-- Available data follows --
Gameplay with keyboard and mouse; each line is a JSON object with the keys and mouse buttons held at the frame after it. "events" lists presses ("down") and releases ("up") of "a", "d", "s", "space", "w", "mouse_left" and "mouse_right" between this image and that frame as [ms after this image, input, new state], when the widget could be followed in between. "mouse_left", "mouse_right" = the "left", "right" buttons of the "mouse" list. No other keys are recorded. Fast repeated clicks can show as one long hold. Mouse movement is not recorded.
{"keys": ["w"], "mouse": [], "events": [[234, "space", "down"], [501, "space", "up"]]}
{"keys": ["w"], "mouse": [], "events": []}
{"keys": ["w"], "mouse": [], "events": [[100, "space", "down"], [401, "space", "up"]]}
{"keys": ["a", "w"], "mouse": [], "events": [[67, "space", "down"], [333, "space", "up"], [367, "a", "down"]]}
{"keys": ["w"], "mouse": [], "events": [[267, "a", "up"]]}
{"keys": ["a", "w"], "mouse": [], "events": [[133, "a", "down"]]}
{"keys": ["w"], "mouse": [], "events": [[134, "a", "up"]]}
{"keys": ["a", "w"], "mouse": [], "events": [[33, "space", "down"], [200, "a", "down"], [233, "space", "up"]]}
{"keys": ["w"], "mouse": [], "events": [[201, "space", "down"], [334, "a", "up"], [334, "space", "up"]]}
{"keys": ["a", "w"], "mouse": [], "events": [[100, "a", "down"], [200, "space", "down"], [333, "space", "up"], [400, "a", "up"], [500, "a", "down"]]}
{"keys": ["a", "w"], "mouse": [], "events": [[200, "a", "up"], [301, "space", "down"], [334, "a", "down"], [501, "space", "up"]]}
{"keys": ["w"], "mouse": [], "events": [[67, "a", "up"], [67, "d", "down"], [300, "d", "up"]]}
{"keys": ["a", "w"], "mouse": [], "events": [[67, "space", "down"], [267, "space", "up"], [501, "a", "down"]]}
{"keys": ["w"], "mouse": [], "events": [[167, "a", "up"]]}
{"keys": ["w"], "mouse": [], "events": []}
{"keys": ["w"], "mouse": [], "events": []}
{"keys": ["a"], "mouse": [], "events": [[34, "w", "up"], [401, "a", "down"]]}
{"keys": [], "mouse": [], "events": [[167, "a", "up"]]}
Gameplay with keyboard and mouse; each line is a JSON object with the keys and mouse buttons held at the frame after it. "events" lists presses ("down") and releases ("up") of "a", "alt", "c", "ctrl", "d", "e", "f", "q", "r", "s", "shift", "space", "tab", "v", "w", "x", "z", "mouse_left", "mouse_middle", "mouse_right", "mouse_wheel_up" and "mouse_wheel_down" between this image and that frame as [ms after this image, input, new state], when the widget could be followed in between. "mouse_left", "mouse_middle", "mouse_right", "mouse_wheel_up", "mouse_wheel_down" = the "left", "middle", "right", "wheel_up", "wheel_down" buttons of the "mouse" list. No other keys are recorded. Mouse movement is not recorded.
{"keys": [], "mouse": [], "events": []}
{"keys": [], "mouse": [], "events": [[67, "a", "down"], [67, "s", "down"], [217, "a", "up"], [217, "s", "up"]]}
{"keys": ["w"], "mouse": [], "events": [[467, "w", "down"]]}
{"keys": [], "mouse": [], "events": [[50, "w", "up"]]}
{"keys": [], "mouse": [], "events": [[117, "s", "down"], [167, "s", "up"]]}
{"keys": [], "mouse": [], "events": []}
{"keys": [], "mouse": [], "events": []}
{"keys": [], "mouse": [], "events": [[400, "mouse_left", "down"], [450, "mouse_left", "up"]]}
-- Available data concluded --
### Task requirements
For this exercise, retype each entry from above exactly as it stands.

### Completed task
Gameplay with keyboard and mouse; each line is a JSON object with the keys and mouse buttons held at the frame after it. "events" lists presses ("down") and releases ("up") of "a", "d", "s", "space", "w", "mouse_left" and "mouse_right" between this image and that frame as [ms after this image, input, new state], when the widget could be followed in between. "mouse_left", "mouse_right" = the "left", "right" buttons of the "mouse" list. No other keys are recorded. Fast repeated clicks can show as one long hold. Mouse movement is not recorded.
{"keys": ["w"], "mouse": [], "events": [[234, "space", "down"], [501, "space", "up"]]}
{"keys": ["w"], "mouse": [], "events": []}
{"keys": ["w"], "mouse": [], "events": [[100, "space", "down"], [401, "space", "up"]]}
{"keys": ["a", "w"], "mouse": [], "events": [[67, "space", "down"], [333, "space", "up"], [367, "a", "down"]]}
{"keys": ["w"], "mouse": [], "events": [[267, "a", "up"]]}
{"keys": ["a", "w"], "mouse": [], "events": [[133, "a", "down"]]}
{"keys": ["w"], "mouse": [], "events": [[134, "a", "up"]]}
{"keys": ["a", "w"], "mouse": [], "events": [[33, "space", "down"], [200, "a", "down"], [233, "space", "up"]]}
{"keys": ["w"], "mouse": [], "events": [[201, "space", "down"], [334, "a", "up"], [334, "space", "up"]]}
{"keys": ["a", "w"], "mouse": [], "events": [[100, "a", "down"], [200, "space", "down"], [333, "space", "up"], [400, "a", "up"], [500, "a", "down"]]}
{"keys": ["a", "w"], "mouse": [], "events": [[200, "a", "up"], [301, "space", "down"], [334, "a", "down"], [501, "space", "up"]]}
{"keys": ["w"], "mouse": [], "events": [[67, "a", "up"], [67, "d", "down"], [300, "d", "up"]]}
{"keys": ["a", "w"], "mouse": [], "events": [[67, "space", "down"], [267, "space", "up"], [501, "a", "down"]]}
{"keys": ["w"], "mouse": [], "events": [[167, "a", "up"]]}
{"keys": ["w"], "mouse": [], "events": []}
{"keys": ["w"], "mouse": [], "events": []}
{"keys": ["a"], "mouse": [], "events": [[34, "w", "up"], [401, "a", "down"]]}
{"keys": [], "mouse": [], "events": [[167, "a", "up"]]}
Gameplay with keyboard and mouse; each line is a JSON object with the keys and mouse buttons held at the frame after it. "events" lists presses ("down") and releases ("up") of "a", "alt", "c", "ctrl", "d", "e", "f", "q", "r", "s", "shift", "space", "tab", "v", "w", "x", "z", "mouse_left", "mouse_middle", "mouse_right", "mouse_wheel_up" and "mouse_wheel_down" between this image and that frame as [ms after this image, input, new state], when the widget could be followed in between. "mouse_left", "mouse_middle", "mouse_right", "mouse_wheel_up", "mouse_wheel_down" = the "left", "middle", "right", "wheel_up", "wheel_down" buttons of the "mouse" list. No other keys are recorded. Mouse movement is not recorded.
{"keys": [], "mouse": [], "events": []}
{"keys": [], "mouse": [], "events": [[67, "a", "down"], [67, "s", "down"], [217, "a", "up"], [217, "s", "up"]]}
{"keys": ["w"], "mouse": [], "events": [[467, "w", "down"]]}
{"keys": [], "mouse": [], "events": [[50, "w", "up"]]}
{"keys": [], "mouse": [], "events": [[117, "s", "down"], [167, "s", "up"]]}
{"keys": [], "mouse": [], "events": []}
{"keys": [], "mouse": [], "events": []}
{"keys": [], "mouse": [], "events": [[400, "mouse_left", "down"], [450, "mouse_left", "up"]]}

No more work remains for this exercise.